● **Data supplied**
******************************

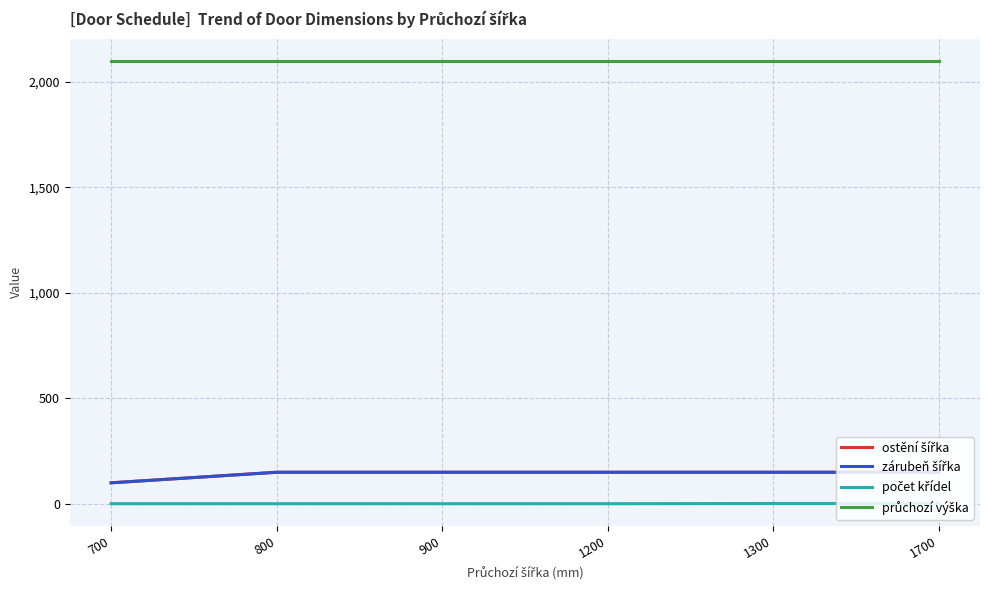

Which series has the largest range (max minus min)?

ostění šířka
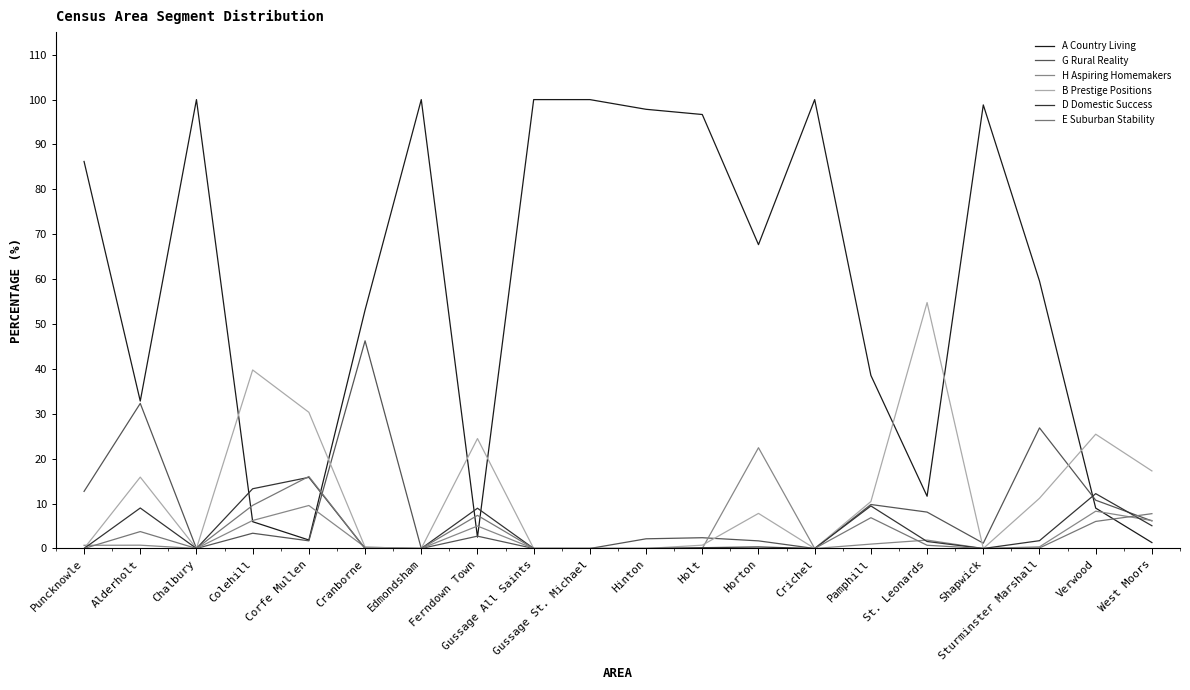

True or false: B Prestige Positions and E Suburban Stability intersect in this chart.

False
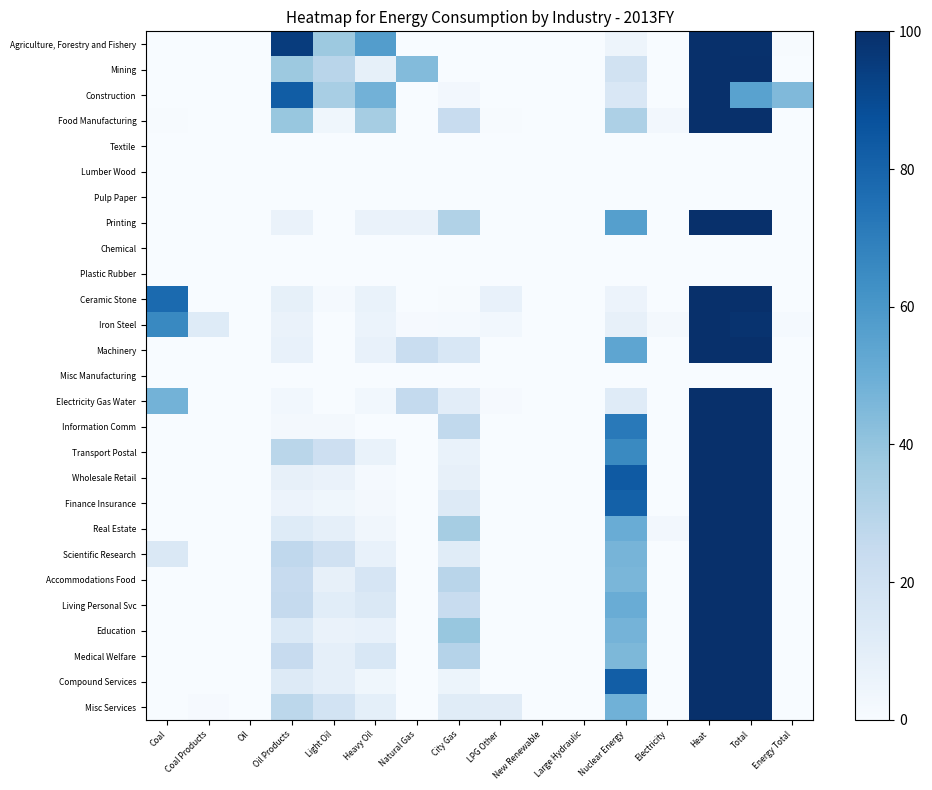

At which category is the sum across all series the highest?

Heat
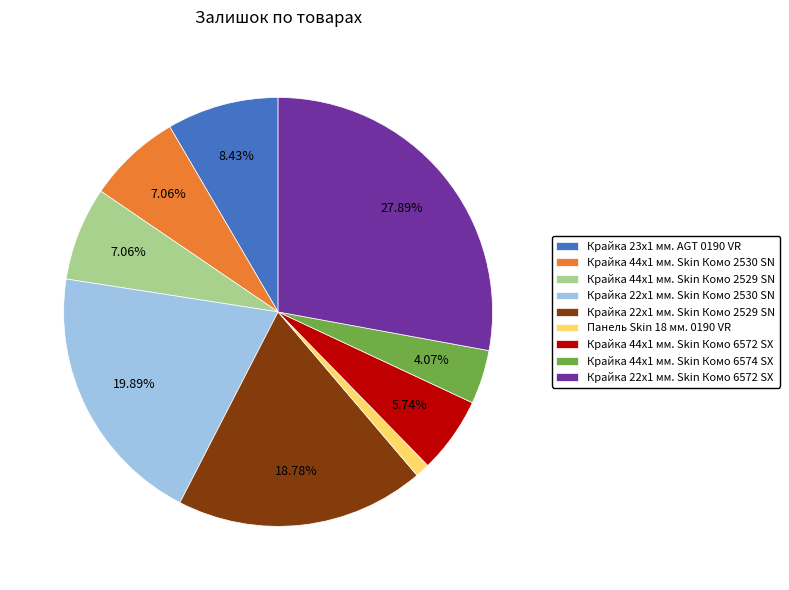

The Крайка 23x1 мм. AGT 0190 VR slice represents 8% of the pie. True or false?

True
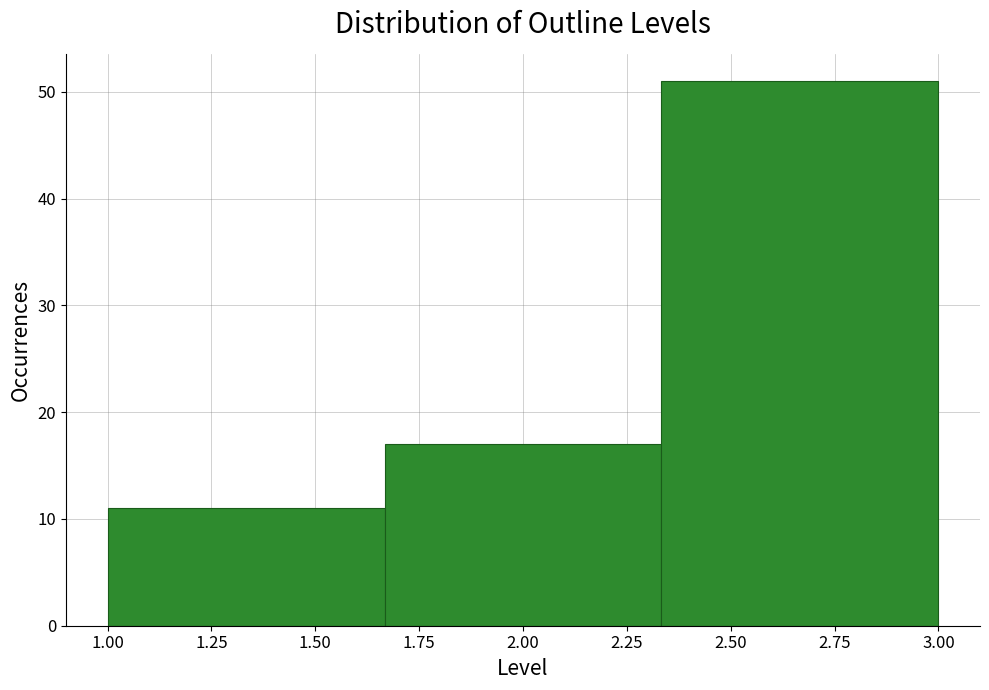

Reading left to right, transcribe this chart: for each bar, give the range it covers on the x-axis and its height. Neither the bar edges nor the heights are printed on the chart, so give them approximately, as read against the axes.

1.00 to 1.65: 11
1.65 to 2.35: 17
2.35 to 3.00: 51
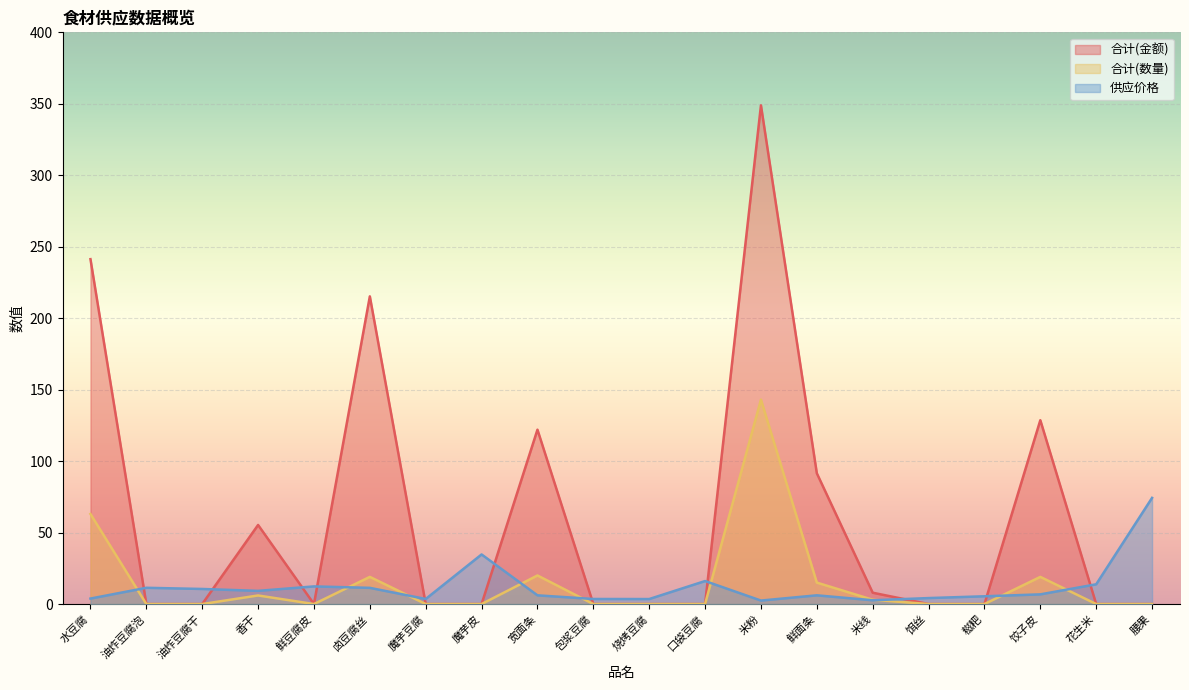

Reading left to right, what are all the values shown in this chart?

合计(金额): 241.3	0.0	0.0	55.3	0.0	215.3	0.0	0.0	122.0	0.0	0.0	0.0	348.9	91.5	7.9	0.0	0.0	128.6	0.0	0.0
合计(数量): 63.0	0.0	0.0	6.0	0.0	19.0	0.0	0.0	20.0	0.0	0.0	0.0	143.0	15.0	3.0	0.0	0.0	19.0	0.0	0.0
供应价格: 3.8	11.4	10.6	9.2	12.3	11.3	3.5	34.7	6.1	3.5	3.5	16.1	2.4	6.1	2.6	4.2	5.4	6.8	13.8	74.3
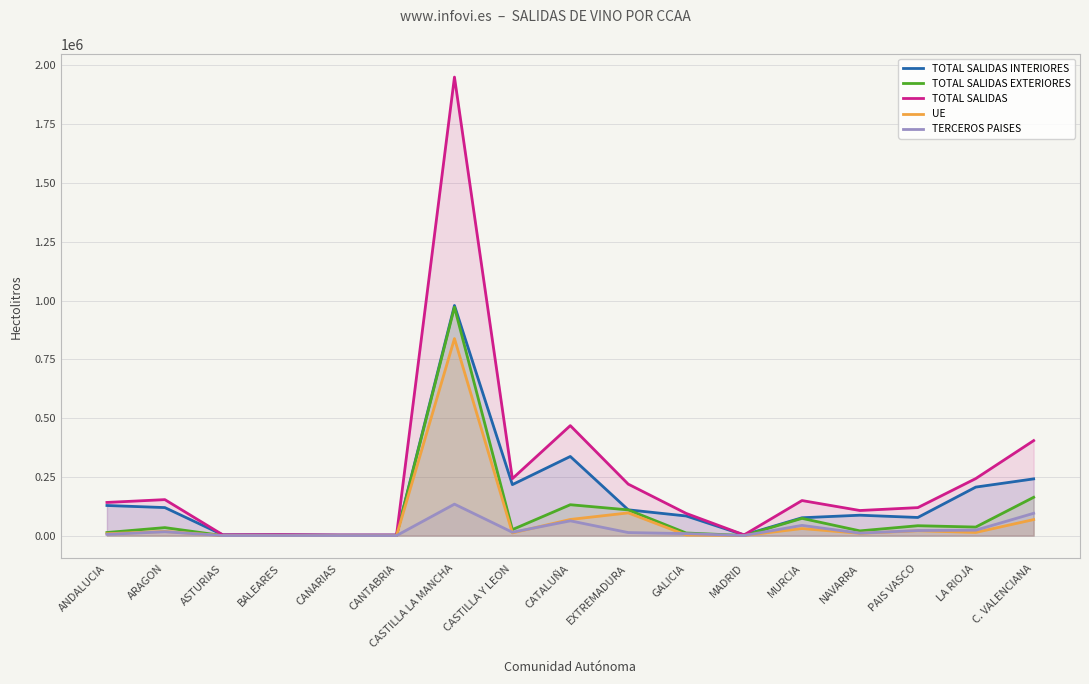

At how many categories does at least one series exceed 1915158?

1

******************************

● **What to work on**
Please repeat the entries between the lines holding "The Крайка 23x1" and "Reading left to right, what", inclusive, changing "approximately" to "roughly" and keeping everything else unchanged. Omit the pictures.

● **The answer**
The Крайка 23x1 мм. AGT 0190 VR slice represents 8% of the pie. True or false?

True

Reading left to right, transcribe this chart: for each bar, give the range it covers on the x-axis and its height. Neither the bar edges nor the heights are printed on the chart, so give them roughly, as read against the axes.

1.00 to 1.65: 11
1.65 to 2.35: 17
2.35 to 3.00: 51

Reading left to right, what are all the values shown in this chart?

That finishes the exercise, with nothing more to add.